The three-chalk method of drawing, popularized in France by Jean-Antoine Watteau at the beginning of the eighteenth century, is evocatively used in the Portrait of a Man: black chalk defines the forms, red brings warmth to the flesh, and white creates sparkling highlights on the skin. The combination of these chalks is particularly effective in the execution of the sitter’s facial features, notably his soft, three-dimensional mouth and penetrating eyes. The relatively high level of detail present in these areas, however, is delicately balanced with a rapidity of touch elsewhere in the composition. This equilibrium in draftsmanship transmits a sense of immediacy while preventing the drawing from becoming lifeless through over-polish. The discrepancy in finish between the Portrait of a Man and the drawing on the reverse, a lively and equally candid but much less finished sketch, seems to indicate that this sheet was a working drawing in a studio context.

Katherine Baker



1 Personal communication, 5 September 2012. Museum curatorial files. On Hoin, see Joshua Drapkin, in Grove Art Online (http://www.oxfordartonline.com.proxy.its.virginia.edu/subscriber/article/grove/art/T038574?q=hoin%2C+claude&search=quick&pos=1&_start=1#firsthit; accessed 7/5/2013; and Roger Portalis, “Claude Hoin (1750-1817): gouaches, pastels, miniatures,” Gazette des beaux-arts, n.s. 2, vol. 22, 1899, 441-416; vol. 23, 1900, 10-24, 203-216, 293-309.

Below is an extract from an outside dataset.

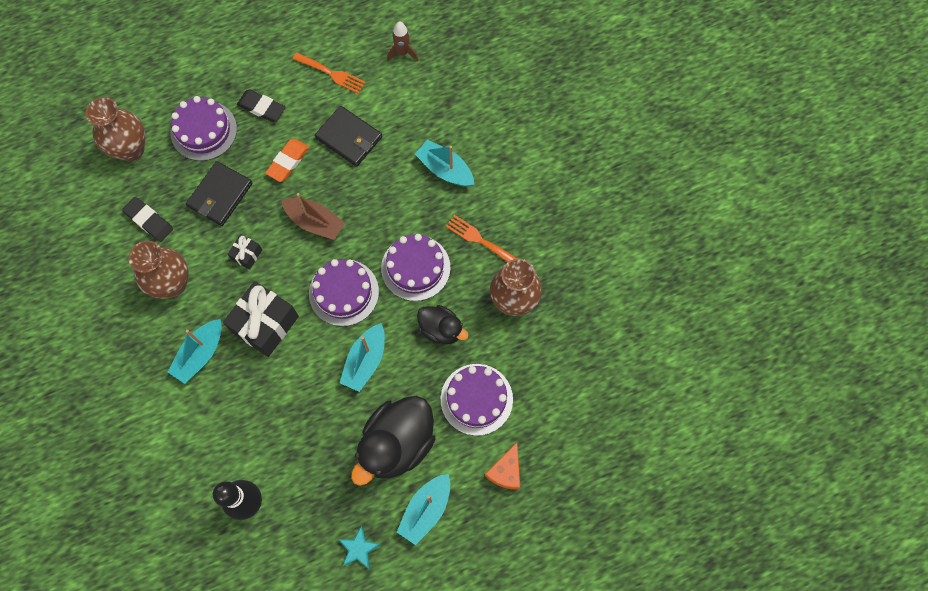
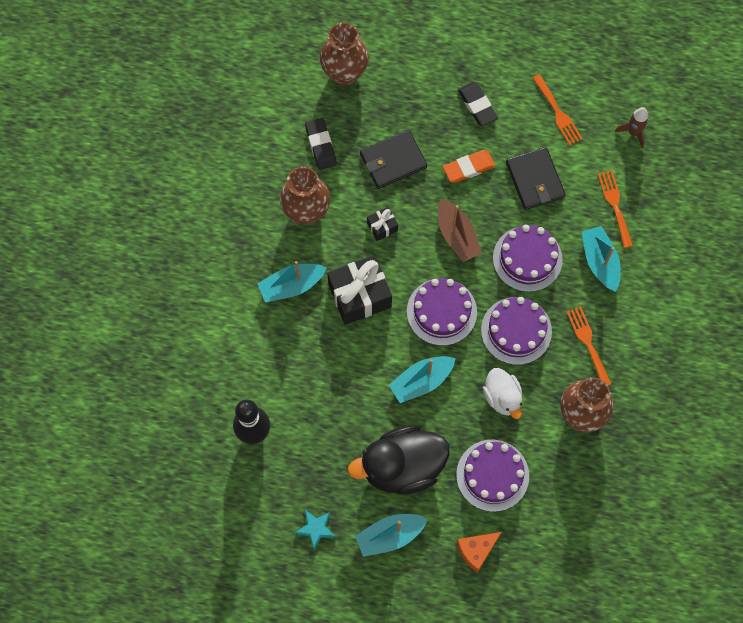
camera: 35 degrees right, 0 degrees up
(204, 131) = (415, 95): purple cake -> purple cake (527, 259)
(426, 118) = (615, 205): none -> orange fork
(441, 329) = (502, 397): black duck -> white duck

2 Washington, National Gallery of Art, 1998.17.4; http://www.nga.gov/content/ngaweb/collection-search-result.html?accession=1998.17.4&pageNumber=1; accessed 7/5/2013. Metropolitan Museum of Art, 1985.115; http://www.metmuseum.org/Collections/search-the-collections/90004352?rpp=20&pg=1&rndkey=20130705&ft=*&what=Chalk|Stumping|Charcoal&pos=18#fullscreen; accessed 7/5/2013.
3 John A. Gere, “Introduction,” Portrait Drawings, XV-XX Centuries: An Exhibition held in the Department of Prints and Drawing in the British Museum, London: British Museum, 1974, 1.